BEGIN Information

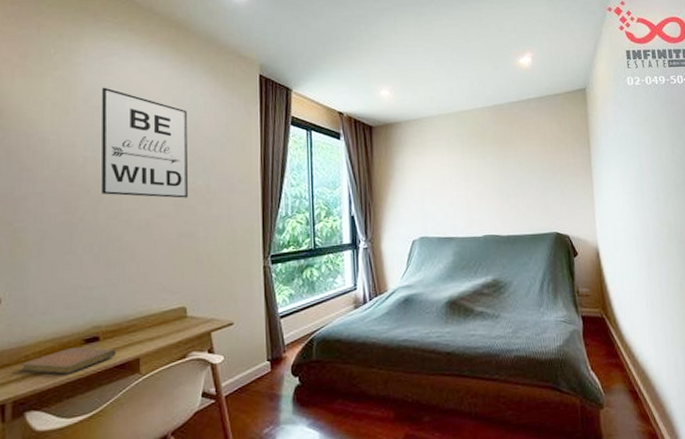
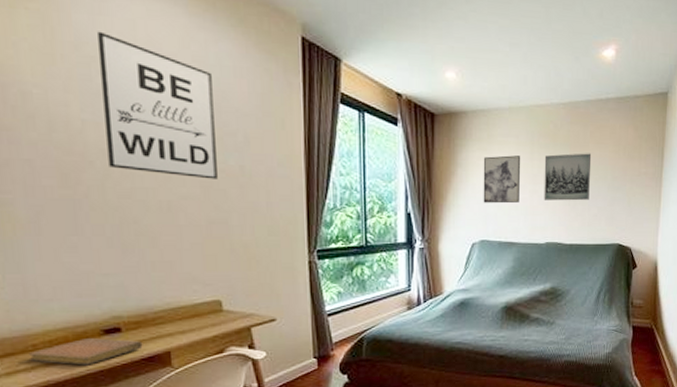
wall art: none [418,156,455,202] -> present [483,155,521,204]
wall art: none [475,149,522,196] -> present [544,153,592,201]

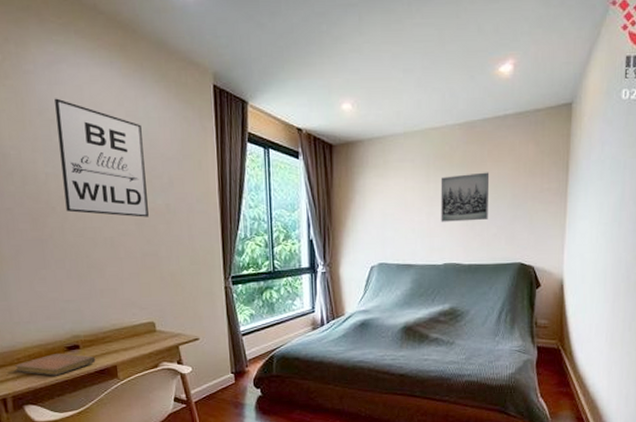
wall art: present [483,155,521,204] -> none [380,179,417,228]

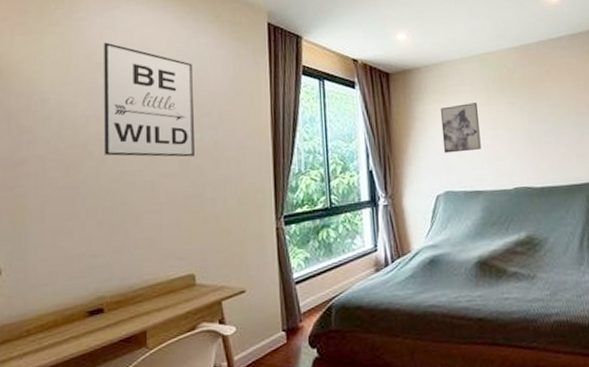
notebook: present [15,354,96,376] -> none [23,320,122,350]
wall art: none [380,179,417,228] -> present [440,103,481,154]
wall art: present [440,172,490,222] -> none [502,92,555,144]

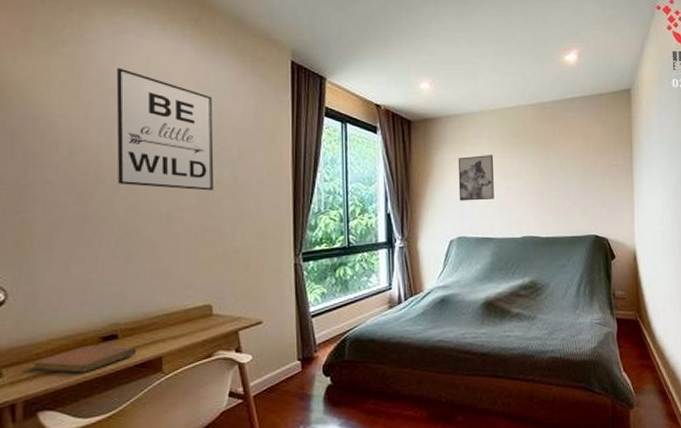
notebook: none [23,320,122,350] -> present [33,345,137,373]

END Information

* **Work task**
A word-for-word transcription of the entries above, free of images, is what is wanted.

* **Result**
wall art: none [418,156,455,202] -> present [483,155,521,204]
wall art: none [475,149,522,196] -> present [544,153,592,201]

wall art: present [483,155,521,204] -> none [380,179,417,228]

notebook: present [15,354,96,376] -> none [23,320,122,350]
wall art: none [380,179,417,228] -> present [440,103,481,154]
wall art: present [440,172,490,222] -> none [502,92,555,144]

notebook: none [23,320,122,350] -> present [33,345,137,373]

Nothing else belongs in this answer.